Enviada em 17/05/2025

A série “Black Mirror”, conhecida por retratar distopias tecnológicas, apresenta cenários nos quais a humanidade se torna refém das próprias criações. Fora da ficção, observa-se um cenário preocupante: a crescente dependência de dispositivos eletrônicos, principalmente no Brasil. Diante disso, é necessário analisar como o uso excessivo da tecnologia afeta o bem-estar e o convívio social.

A princípio, faz se necessário entender que é evidente que o vício digital provoca prejuízos cognitivos e físicos. O uso prolongado de aparelhos eletrônicos, especialmente à noite, estimula o córtex pré-frontal e inibe a produção de melatonina, prejudicando o sono. Isso gera fadiga, irritabilidade e dificuldades de concentração, sobretudo entre jovens. Além disso, o excesso de estímulos imediatos condiciona o cérebro a buscar recompensas rápidas, tornando o indivíduo mais ansioso e menos tolerante à frustração.

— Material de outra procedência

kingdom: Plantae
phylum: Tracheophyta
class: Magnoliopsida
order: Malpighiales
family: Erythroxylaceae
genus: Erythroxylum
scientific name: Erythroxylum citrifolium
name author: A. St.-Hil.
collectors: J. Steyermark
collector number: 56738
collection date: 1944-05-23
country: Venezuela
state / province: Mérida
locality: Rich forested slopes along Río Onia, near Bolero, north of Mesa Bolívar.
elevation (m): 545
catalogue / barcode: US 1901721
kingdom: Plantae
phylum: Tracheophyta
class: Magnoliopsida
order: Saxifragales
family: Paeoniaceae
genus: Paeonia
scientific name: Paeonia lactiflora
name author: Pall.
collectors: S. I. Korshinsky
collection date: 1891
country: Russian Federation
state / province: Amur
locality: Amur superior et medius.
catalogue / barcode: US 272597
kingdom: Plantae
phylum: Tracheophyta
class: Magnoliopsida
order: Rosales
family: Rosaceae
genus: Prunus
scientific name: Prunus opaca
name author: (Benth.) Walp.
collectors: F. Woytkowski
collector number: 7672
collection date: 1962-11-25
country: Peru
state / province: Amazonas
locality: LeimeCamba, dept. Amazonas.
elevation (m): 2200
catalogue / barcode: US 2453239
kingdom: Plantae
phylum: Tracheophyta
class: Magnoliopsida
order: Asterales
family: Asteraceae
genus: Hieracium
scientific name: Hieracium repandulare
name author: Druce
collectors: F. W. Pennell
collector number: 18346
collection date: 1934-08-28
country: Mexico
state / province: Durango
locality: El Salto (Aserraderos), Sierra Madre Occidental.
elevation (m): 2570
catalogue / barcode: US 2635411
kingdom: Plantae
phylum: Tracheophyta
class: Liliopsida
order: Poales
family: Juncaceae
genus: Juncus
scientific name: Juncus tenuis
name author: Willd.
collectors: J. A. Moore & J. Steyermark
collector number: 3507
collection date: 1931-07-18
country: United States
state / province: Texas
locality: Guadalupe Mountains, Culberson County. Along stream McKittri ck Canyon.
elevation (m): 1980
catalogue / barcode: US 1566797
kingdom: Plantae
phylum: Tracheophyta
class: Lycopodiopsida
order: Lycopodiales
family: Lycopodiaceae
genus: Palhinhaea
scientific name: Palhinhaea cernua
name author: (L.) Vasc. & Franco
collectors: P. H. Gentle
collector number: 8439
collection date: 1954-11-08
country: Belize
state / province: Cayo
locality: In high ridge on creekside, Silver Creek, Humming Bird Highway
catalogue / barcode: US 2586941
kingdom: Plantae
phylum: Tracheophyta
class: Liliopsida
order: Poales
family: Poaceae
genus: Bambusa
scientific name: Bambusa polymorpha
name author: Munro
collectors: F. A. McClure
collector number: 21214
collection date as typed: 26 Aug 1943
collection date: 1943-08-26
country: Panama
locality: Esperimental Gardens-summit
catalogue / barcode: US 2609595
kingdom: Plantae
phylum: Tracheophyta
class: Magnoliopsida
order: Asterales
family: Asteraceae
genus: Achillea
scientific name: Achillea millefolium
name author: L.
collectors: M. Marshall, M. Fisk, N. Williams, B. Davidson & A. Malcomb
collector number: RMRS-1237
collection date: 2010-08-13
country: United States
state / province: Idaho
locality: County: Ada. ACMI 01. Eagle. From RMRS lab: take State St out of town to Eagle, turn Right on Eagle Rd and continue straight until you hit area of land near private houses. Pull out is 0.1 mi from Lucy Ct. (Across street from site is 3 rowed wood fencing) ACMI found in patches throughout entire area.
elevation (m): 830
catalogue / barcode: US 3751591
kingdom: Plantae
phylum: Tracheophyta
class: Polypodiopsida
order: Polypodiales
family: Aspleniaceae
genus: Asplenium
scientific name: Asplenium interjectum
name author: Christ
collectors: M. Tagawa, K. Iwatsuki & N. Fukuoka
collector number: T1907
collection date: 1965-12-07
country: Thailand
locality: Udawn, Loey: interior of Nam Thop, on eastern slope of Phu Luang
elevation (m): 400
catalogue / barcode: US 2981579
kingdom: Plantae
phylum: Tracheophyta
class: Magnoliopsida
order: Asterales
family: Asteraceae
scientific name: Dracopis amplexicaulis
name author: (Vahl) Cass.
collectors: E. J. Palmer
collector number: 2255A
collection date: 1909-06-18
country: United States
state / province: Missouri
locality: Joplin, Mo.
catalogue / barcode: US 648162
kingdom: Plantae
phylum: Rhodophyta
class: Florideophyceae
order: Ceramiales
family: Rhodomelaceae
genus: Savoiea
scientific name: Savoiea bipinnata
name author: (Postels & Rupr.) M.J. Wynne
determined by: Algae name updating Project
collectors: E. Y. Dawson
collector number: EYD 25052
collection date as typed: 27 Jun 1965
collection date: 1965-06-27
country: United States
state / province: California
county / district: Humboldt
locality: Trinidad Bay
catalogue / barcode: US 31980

Ademais, a sociedade atual se estruturou de forma a reforçar essa dependência. Aplicativos de transporte, delivery e redes sociais se tornaram indispensáveis. Com isso, há uma substituição gradual das interações humanas por conexões digitais, enfraquecendo vínculos afetivos e ampliando o isolamento. A falta de educação digital agrava o problema, tornando o uso consciente da tecnologia cada vez mais raro.

Portanto, é fundamental que o Ministério da Educação implemente projetos escolares que discutam o uso equilibrado da tecnologia, por meio de palestras e oficinas. Também é importante que as famílias estabeleçam momentos de convivência offline, reforçando laços afetivos. Assim, a sociedade poderá usar as máquinas como aliadas, sem se tornar refém delas.